It can be done. If you are in an Ampere chassis they have GPU h/w that Ampere has qualified. Putting a usual PCIE card (geforce 2080ti say) can also be done, but may be tough bcos space is very tight. Also need to get cables to go from the Ampere provided cables to ones that fit a GPU like a 2080Ti. hth. -Steve
NVIDIA GPUs I’ve seen people use in their Ampere systems:
L4 L40 L40S A10 A16 A40 A100 H100 with NVLink
RTX A400, 2000 Ada SFF, 4000 Ada, 4000 Ada SFF, 5000 Ada, 6000 Ada, A4500 with NVLink, 4070, 4080, 4080 Ti, 4090, 3070
GTX 750 TI, 1050, 1060, 1070
There may be a few others. NVIDIA and Ampere have worked together many years, NVIDIA has used Ampere processors in some of their own products including android in cloud gaming and Arm HPC Dev Kit. NVIDIA has lots of Ampere gear for driver dev/test. And NVIDIA is “all-in” on Arm with their own products including Jetson and Grace. So arm64 is heavily invested in and well supported by NVIDIA.
Also various recent AMD GPUs. Those run as-is with AmpereOne and require PCIe patch with Altra. For example Radeon RT 7800 XT used by user cryptoclixer.
I know I can use it on the host OS, I need to use it inside a VM, using GPU passthrough, and so far I haven’t been able to do that. Drivers were installed and modules were loaded ok (on Debian trixie/testing). I could even call nvitop, but as soon as I tried running actual software it would just throw multiple PCI errors both on host kernel and guest. I tried a 4060.
hmm, that is puzzling. Automakers use it in VMs I think using virtio-gpu without issue.
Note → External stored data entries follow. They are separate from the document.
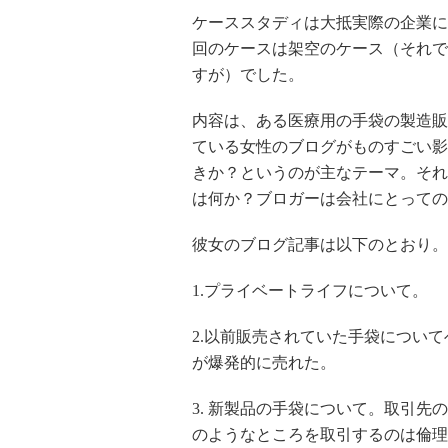
ケーススタディは大抵実際の企業に
回のケースは架空のケース（それで
すが）でした。
内容は、ある医療用の手袋の製造販
ている女性のブログがものすごい影
きか？というのが主なテーマ。それ
は何か？ブロガーは会社にとっての
彼女のブログ記事は以下のとおり。
1.プライベートライフについて。
2.以前販売されていた手袋につい
が爆発的に売れた。
3. 新製品の手袋について。取引
のようなところを取引するのは倫理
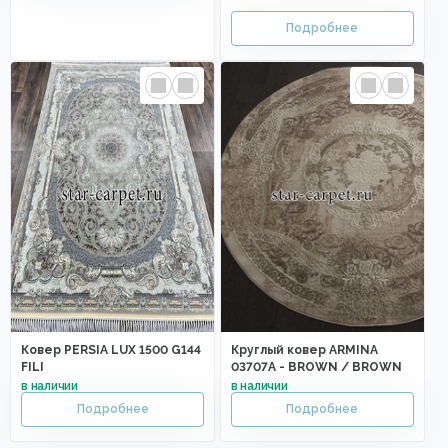
Ковер PERSIA LUX 1500 G144
Круглый ковер ARMINA
FILI
03707A - BROWN / BROWN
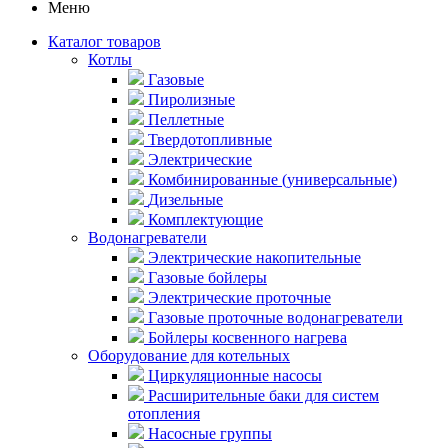
Меню
Каталог товаров
Котлы
Газовые
Пиролизные
Пеллетные
Твердотопливные
Электрические
Комбинированные (универсальные)
Дизельные
Комплектующие
Водонагреватели
Электрические накопительные
Газовые бойлеры
Электрические проточные
Газовые проточные водонагреватели
Бойлеры косвенного нагрева
Оборудование для котельных
Циркуляционные насосы
Расширительные баки для систем
отопления
Насосные группы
Maybe start a topic and share details for us to sort it with you. @bexcran
Just try to run GPU passthrough on my VM, everything is ok.
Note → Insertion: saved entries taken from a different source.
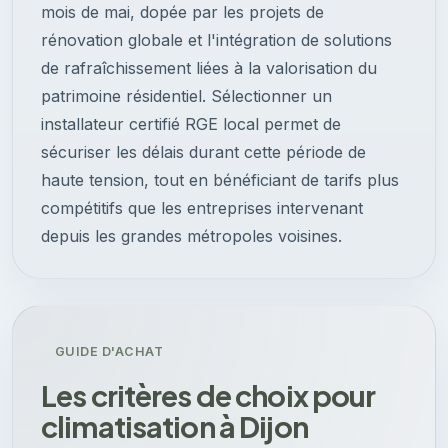
mois de mai, dopée par les projets de
rénovation globale et l'intégration de solutions
de rafraîchissement liées à la valorisation du
patrimoine résidentiel. Sélectionner un
installateur certifié RGE local permet de
sécuriser les délais durant cette période de
haute tension, tout en bénéficiant de tarifs plus
compétitifs que les entreprises intervenant
depuis les grandes métropoles voisines.
GUIDE D'ACHAT
Les critères de choix pour
climatisation à Dijon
Tried to run ollama model inside VM, and there is no problem.
Host: Altrad8dud + AltraMax
GPU: NV 4080 16G
Host OS: ubuntu 22.04 + HWE kernel
Guest OS: ubuntu 22.04 default kenel
If you see Nvidia device in the VM but cannot install Nvidia driver, just disable secure boot option in UEFI.
Tested on RTX A4000, works well on Ubuntu 22.04, 24.04 server and desktop. For 24.04 desktop it’s a bit tricky, but doable to make it working from Ubuntu iso.
Don’t know if any of you have noticed but there are NVidia kernels. Like linux-image-6.5.0-31-nvidia, 6.8.0-1009-nvidia and -64k as well as 6.11.0-1003-nvidia and -64k.
There are more, but I have tested only 3 mentioned above.
Now on 6.11.0-1003-nvidia-64k, with CUDA toolkit 12.8, so far works well, nevertheless I didn’t perform any more in depth testing. Ollama with DeepSeek-R1 32B, works, a bit slow “thinking”, but that’s the issue with 16GB VRAM. Waiting for RTX 6000 Blackwell with as they are saying 96GB VRAM :).